Meer dan een eeuw actief voor Hoorns erfgoed

Hoornse Gevelstenen en andere Huistekens

Gevelstenen in de binnenstad

Kerkstraat 1

Een gekroonde gevelsteen met een vis. In Hoorn noemt men deze steen in de wandeling ‘de gekroonde karper’, hoewel van een nauwkeurige afbeelding van een karper geen sprake is. Heeft hier wellicht een handelaar in zoetwatervis of een zoetwaterviskweker gewoond, al dan niet tevens beheerder of eigenaar van kuilen (natuurlijke bewaarplaatsen voor levende vis)?
Denk hierbij aan de nog bestaande straatnaam Kuil en het havenwater de Karperkuil in Hoorn en aan het meertje langs de dijk bij Scharwoude, waarschijnlijk een wiel of waal, ook Karperput geheten. Het vermoeden dat dit huis op enigerlei wijze met visserij of vishandel te maken had, zou mede versterkt kunnen worden door de aanwezigheid aan de gevel van twee klauwstukken in de vorm van vissen. In ieder geval duidde een vis als uithangteken aan een gevel op een aan de visserij verwante activiteit. Zie verder Bijlage 16.

 

Bijlage 16

Van de karige hoeveelheid verschillende gerechten van het dagelijkse voedselpakket maakte vis een belangrijk deel uit. Zoetwatervis werd vroeger veel gegeten, naast zoutwatervis, waaronder vooral haring. Vis was in het algemeen goedkoper dan vlees. Vooral de gewone bevolking van de stad at zoetwatervis. Deze was goedkoper dan zoutwatervis wegens de kortere afstand tussen vangstplaats en verkooppunt en het grotere aanbod door vele kleine aanbieders. Bovendien kon men als men wilde heel gemakkelijk zelf over deze vis beschikken door de vele omliggende plassen en wateren van het, zeker in Holland, nog gebrekkig ontwaterde land. Ten slotte vormde de zoetwatervisvangst dikwijls een vorm van nevenactiviteit van de boeren.

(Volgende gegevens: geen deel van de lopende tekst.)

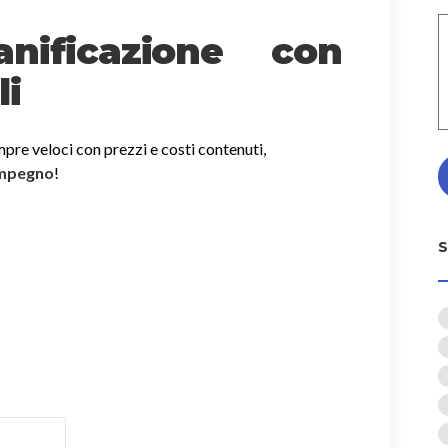
nificazione con
i
mpre veloci con prezzi e costi contenuti,
impegno
!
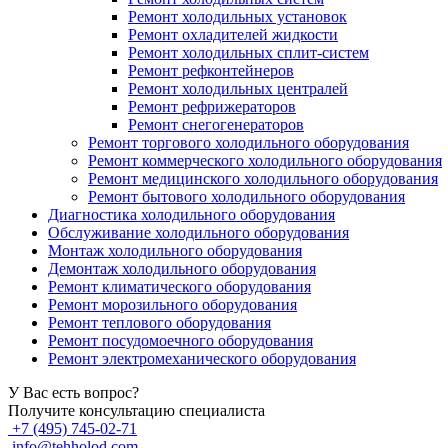
Ремонт холодильных установок
Ремонт охладителей жидкости
Ремонт холодильных сплит-систем
Ремонт рефконтейнеров
Ремонт холодильных централей
Ремонт рефрижераторов
Ремонт снегогенераторов
Ремонт торгового холодильного оборудования
Ремонт коммерческого холодильного оборудования
Ремонт медицинского холодильного оборудования
Ремонт бытового холодильного оборудования
Диагностика холодильного оборудования
Обслуживание холодильного оборудования
Монтаж холодильного оборудования
Демонтаж холодильного оборудования
Ремонт климатического оборудования
Ремонт морозильного оборудования
Ремонт теплового оборудования
Ремонт посудомоечного оборудования
Ремонт электромеханического оборудования
У Вас есть вопрос?
Получите консультацию специалиста
+7 (495) 745-02-71
info@tehholod.com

Een andere reden dat verhoudingsgewijs meer vis gegeten werd dan nu, was het verbod van de rooms-katholieke kerk om op vrijdagen en in de vastentijd ander vlees te eten dan alleen dat van vis.
Hoog op de lijst van favoriete soorten van de zoetwaterviseters stond de karper, die in onze streken ook al door de Romeinen graag werd gegeten. Zij kenden deze soort reeds van de kwekerijen in hun vaderland. Waarschijnlijk heeft de karper zich op natuurlijke wijze vanuit Oost-Aziatische streken naar het westen verspreid. Het is ook mogelijk dat de Romeinen deze verspreiding op onnatuurlijke wijze hebben versneld door hem in onze contreien uit te zetten, al dan niet via hier opgezette viskwekerijen.